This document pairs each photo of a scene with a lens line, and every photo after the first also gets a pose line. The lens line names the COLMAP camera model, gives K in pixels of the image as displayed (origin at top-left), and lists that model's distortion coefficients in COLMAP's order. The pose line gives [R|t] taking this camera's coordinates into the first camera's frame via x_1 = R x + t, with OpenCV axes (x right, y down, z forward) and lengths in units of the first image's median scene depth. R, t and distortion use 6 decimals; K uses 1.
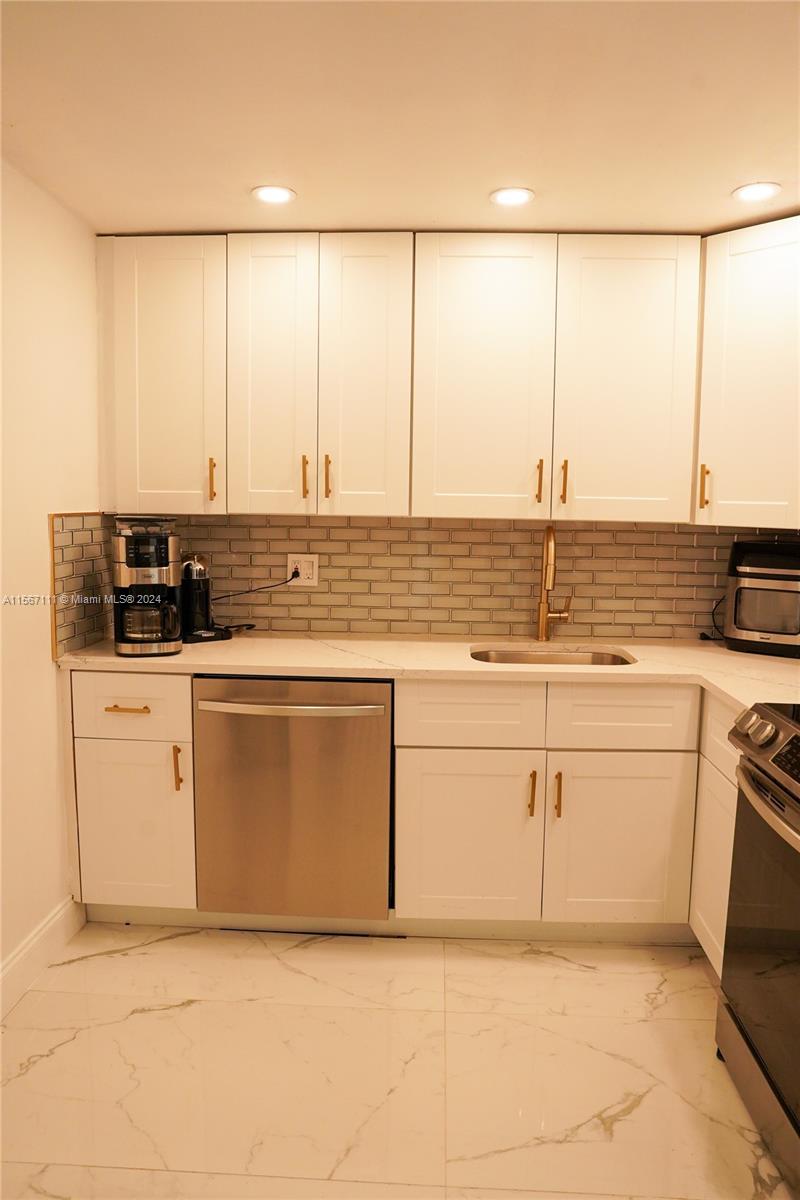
lens RADIAL K [[818.4, 0, 406.8], [0, 818.4, 599.2], [0, 0, 1]] dist [-0.120151, 0.080626]
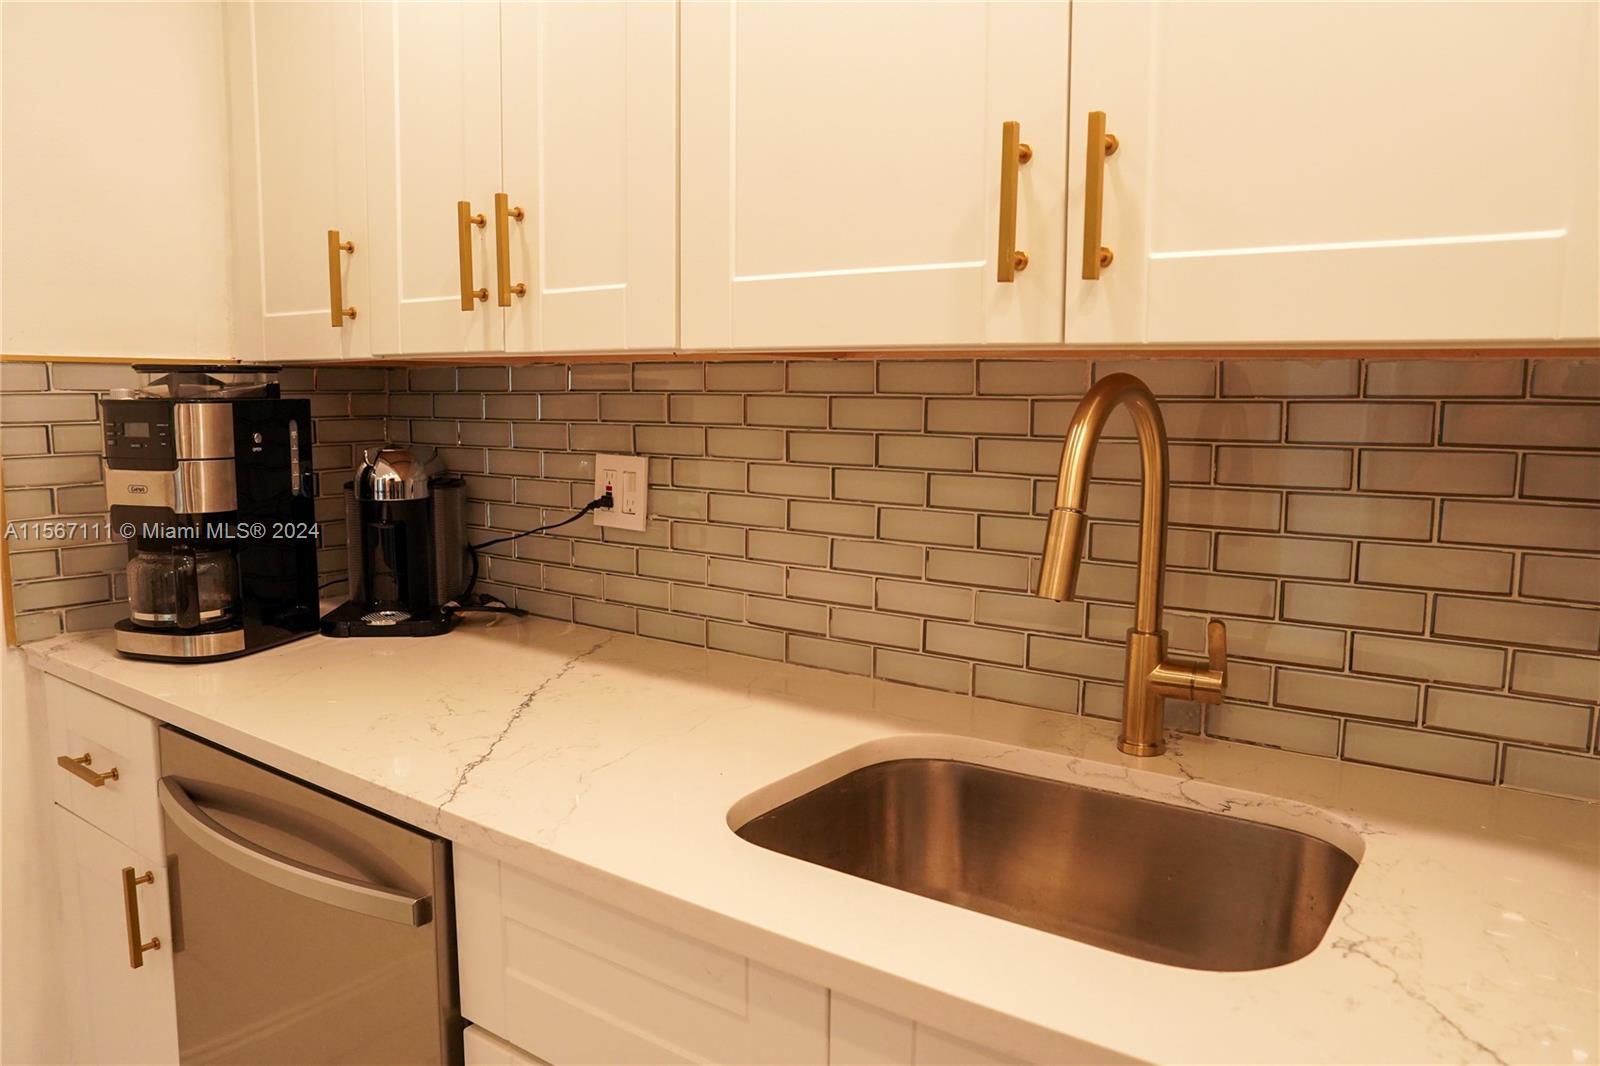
lens RADIAL K [[1091.2, 0, 800.0], [0, 1091.2, 533.0], [0, 0, 1]] dist [-0.120151, 0.080626]
pose [[0.841799, 0.062137, -0.536204, 0.298696], [-0.060855, 0.997944, 0.020107, -0.035843], [0.536350, 0.015705, 0.843849, 0.643028]]
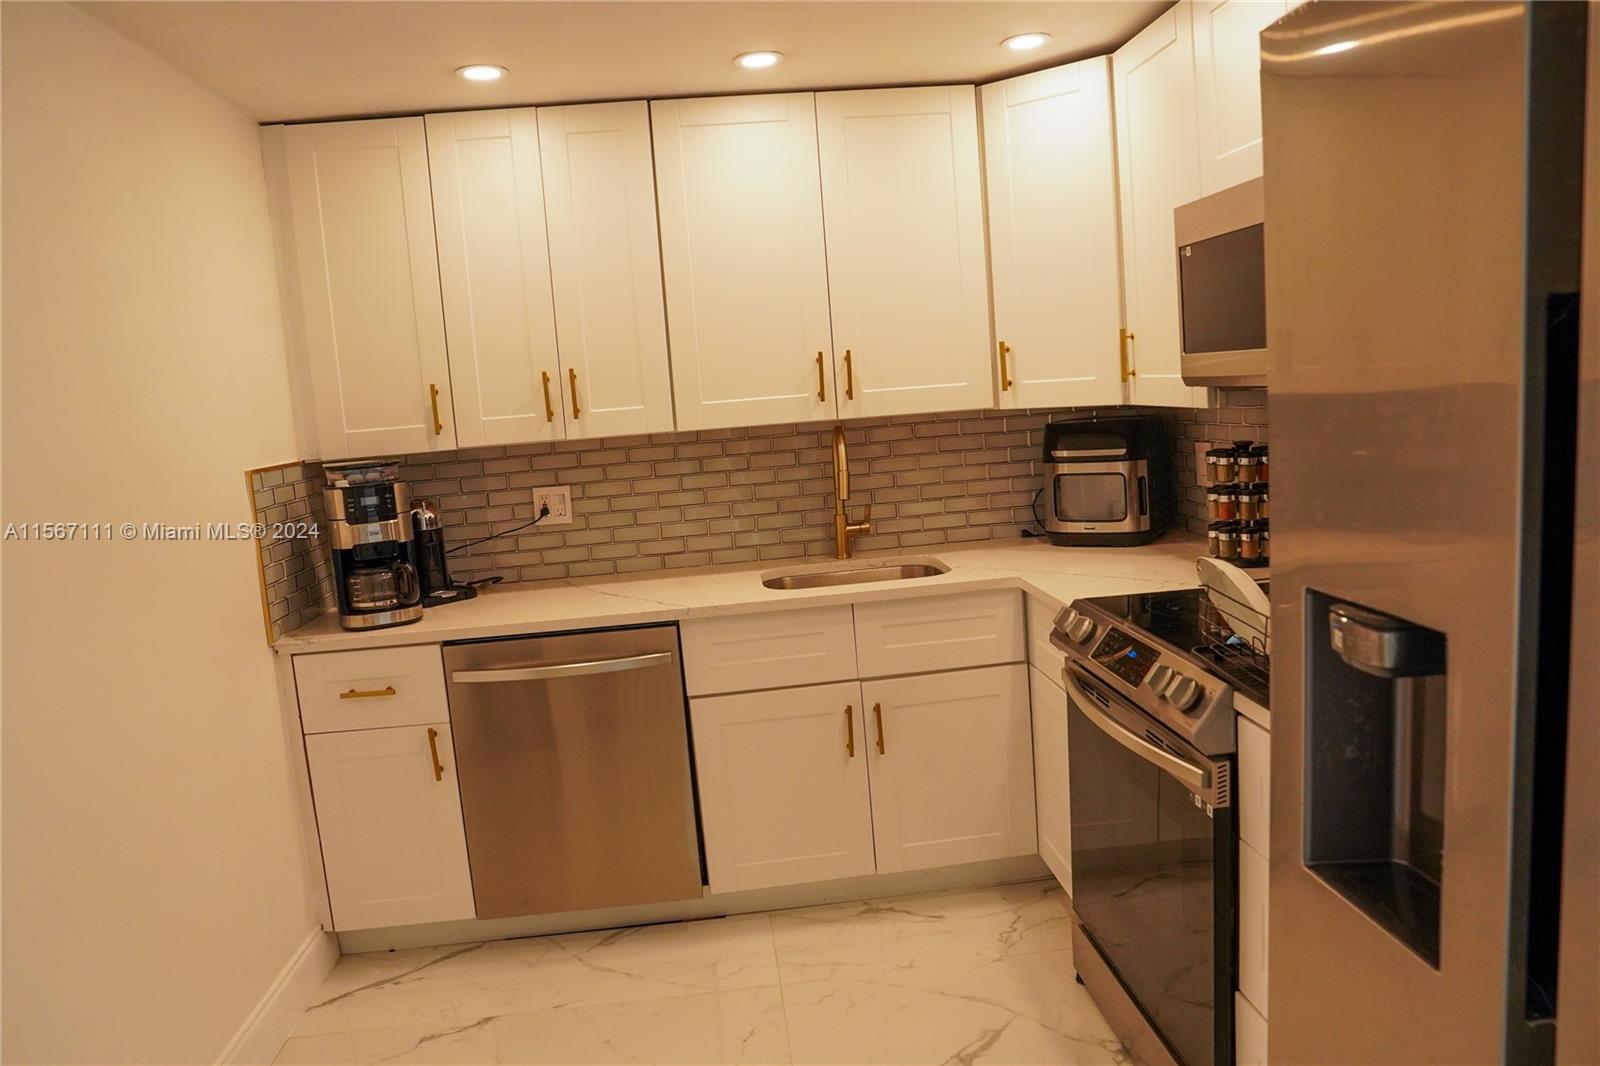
lens RADIAL K [[1074.3, 0, 809.1], [0, 1074.3, 527.5], [0, 0, 1]] dist [-0.118549, 0.000576]
pose [[0.985675, -0.105685, 0.131433, -0.016641], [0.104473, 0.994397, 0.016102, -0.004097], [-0.132399, -0.002140, 0.991194, -0.132351]]
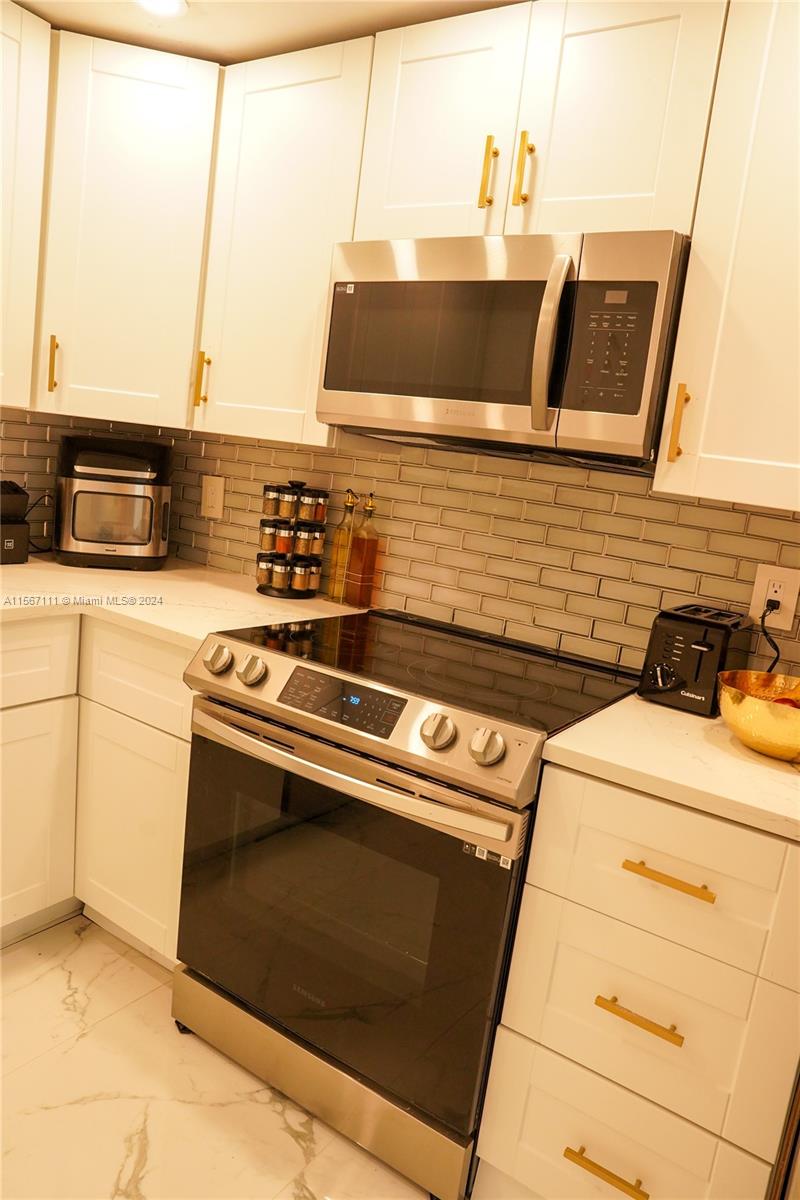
lens RADIAL K [[818.4, 0, 406.8], [0, 818.4, 599.2], [0, 0, 1]] dist [-0.120151, 0.080626]
pose [[0.511920, -0.099068, 0.853302, -0.136453], [-0.015929, 0.992062, 0.124734, -0.012543], [-0.858886, -0.077446, 0.506278, 0.271715]]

● ● ●

* **WHAT IS BEING ASKED**:
Copy out every line above that contains the string "pose", treating uppercase and lowercase as different.

* **TASK RESULT**:
This document pairs each photo of a scene with a lens line, and every photo after the first also gets a pose line. The lens line names the COLMAP camera model, gives K in pixels of the image as displayed (origin at top-left), and lists that model's distortion coefficients in COLMAP's order. The pose line gives [R|t] taking this camera's coordinates into the first camera's frame via x_1 = R x + t, with OpenCV axes (x right, y down, z forward) and lengths in units of the first image's median scene depth. R, t and distortion use 6 decimals; K uses 1.
pose [[0.841799, 0.062137, -0.536204, 0.298696], [-0.060855, 0.997944, 0.020107, -0.035843], [0.536350, 0.015705, 0.843849, 0.643028]]
pose [[0.985675, -0.105685, 0.131433, -0.016641], [0.104473, 0.994397, 0.016102, -0.004097], [-0.132399, -0.002140, 0.991194, -0.132351]]
pose [[0.511920, -0.099068, 0.853302, -0.136453], [-0.015929, 0.992062, 0.124734, -0.012543], [-0.858886, -0.077446, 0.506278, 0.271715]]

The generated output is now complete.